I encountered this issue while compiling a CUDA file using PyTorch, along with a series of errors related to CUB. However, if I directly compile the corresponding file using nvcc, no issues arise. I’m eager to know how to resolve this problem.
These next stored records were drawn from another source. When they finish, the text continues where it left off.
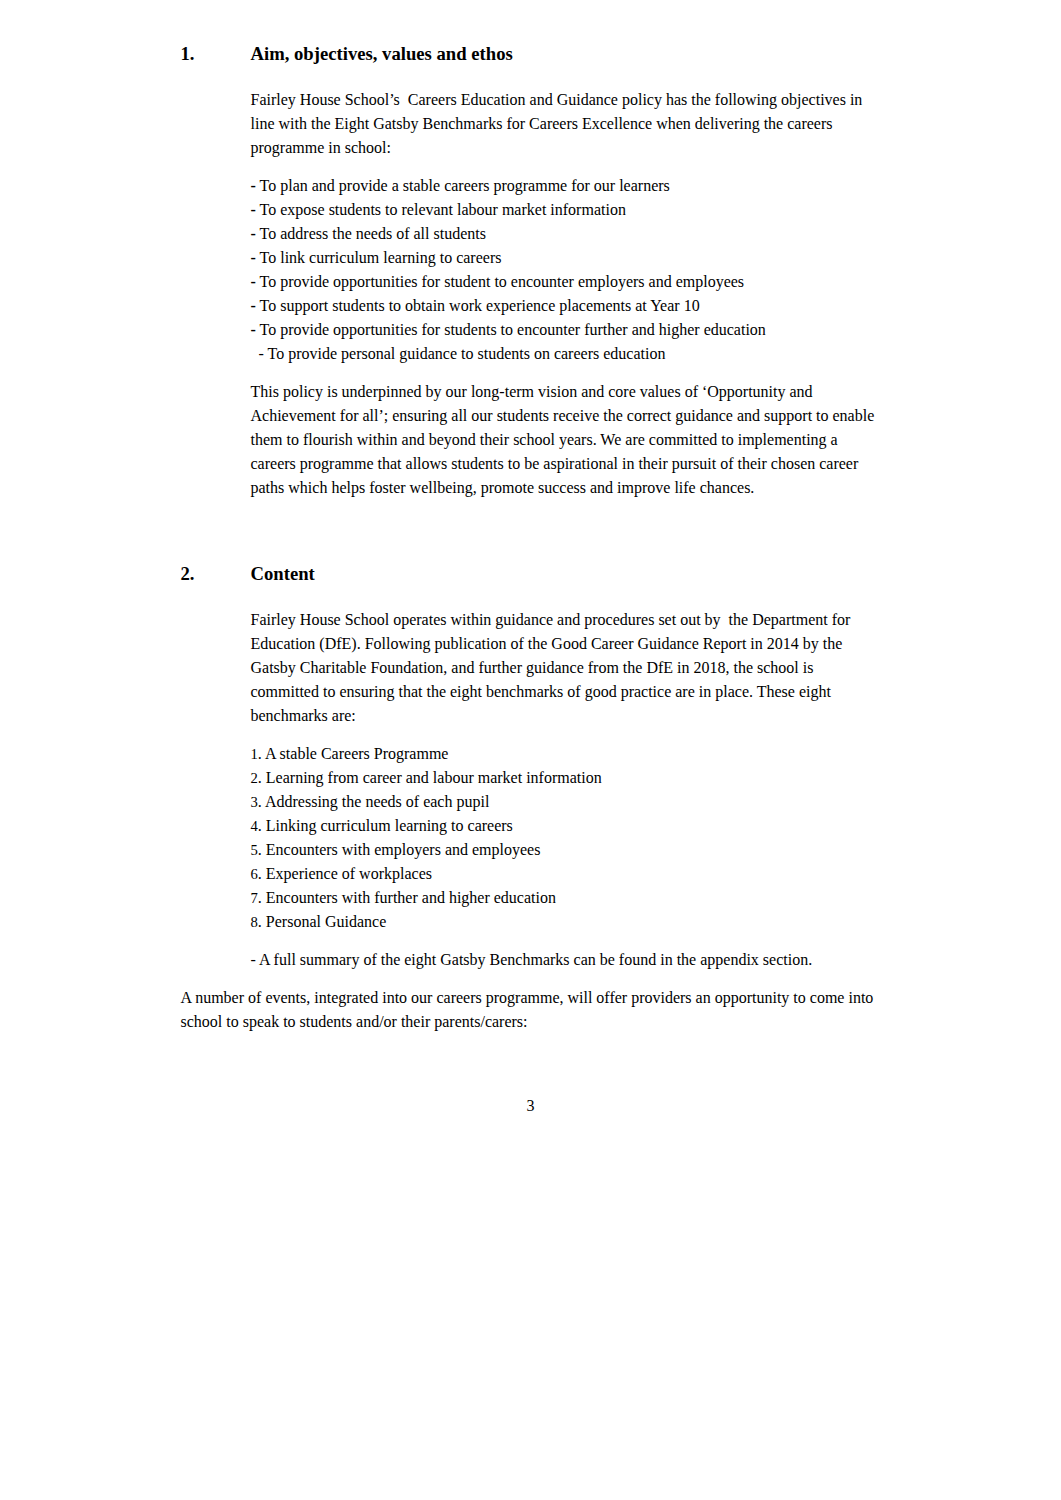1. Aim, objectives, values and ethos
Fairley House School’s Careers Education and Guidance policy has the following objectives in line with the Eight Gatsby Benchmarks for Careers Excellence when delivering the careers programme in school:
- To plan and provide a stable careers programme for our learners
- To expose students to relevant labour market information
- To address the needs of all students
- To link curriculum learning to careers
- To provide opportunities for student to encounter employers and employees
- To support students to obtain work experience placements at Year 10
- To provide opportunities for students to encounter further and higher education
- To provide personal guidance to students on careers education
This policy is underpinned by our long-term vision and core values of ‘Opportunity and Achievement for all’; ensuring all our students receive the correct guidance and support to enable them to flourish within and beyond their school years. We are committed to implementing a careers programme that allows students to be aspirational in their pursuit of their chosen career paths which helps foster wellbeing, promote success and improve life chances.
2. Content
Fairley House School operates within guidance and procedures set out by the Department for Education (DfE). Following publication of the Good Career Guidance Report in 2014 by the Gatsby Charitable Foundation, and further guidance from the DfE in 2018, the school is committed to ensuring that the eight benchmarks of good practice are in place. These eight benchmarks are:
1. A stable Careers Programme
2. Learning from career and labour market information
3. Addressing the needs of each pupil
4. Linking curriculum learning to careers
5. Encounters with employers and employees
6. Experience of workplaces
7. Encounters with further and higher education
8. Personal Guidance
- A full summary of the eight Gatsby Benchmarks can be found in the appendix section.
A number of events, integrated into our careers programme, will offer providers an opportunity to come into school to speak to students and/or their parents/carers:
3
correct command without error:*nvcc -o main .cu
setup.py
from setuptools import setup, find_packages
from torch.utils.cpp_extension import BuildExtension, CUDAExtension, CppExtension
setup(
name = "xxx",
include_dirs = ["."],
ext_modules = [
CUDAExtension(
"xxx",
sources = [
"xxx.cu","xxx1.cu","xxx2.cu","xxx3.cpp",
],
extra_compile_args={
'cxx': ['-std=c++14', '-g',
'-fPIC',
'-Ofast',
'-DSXN_REVISED',
'-Wall', '-fopenmp', '-march=native'],
'nvcc': ['-std=c++14',
'-g',
'-DSXN_REVISED',
'--compiler-options', "'-fPIC'",
]
}
)
],
cmdclass={
"build_ext": BuildExtension
},
)
Related file
#include <iostream>
#include <curand_kernel.h>
#include <vector>
#include <chrono>
#include <numeric>
#include <fstream>
#include <algorithm>
#include <map>
#include <sstream>
#include <cassert>
#include <cuda_runtime.h>
#include <stdint.h>
#include <cub/cub.cuh>
#include <torch/extension.h>
inline __device__ int64_t
AtomicCAS(int64_t* const address, const int64_t compare, const int64_t val) {
using Type = unsigned long long int; // NOLINT
static_assert(sizeof(Type) == sizeof(*address), "Type width must match");
return atomicCAS(
reinterpret_cast<Type*>(address), static_cast<Type>(compare),
static_cast<Type>(val));
}
The brief error message is error: ‘atomicCAS’ was not declared in this scope; did you mean ‘AtomicCAS’?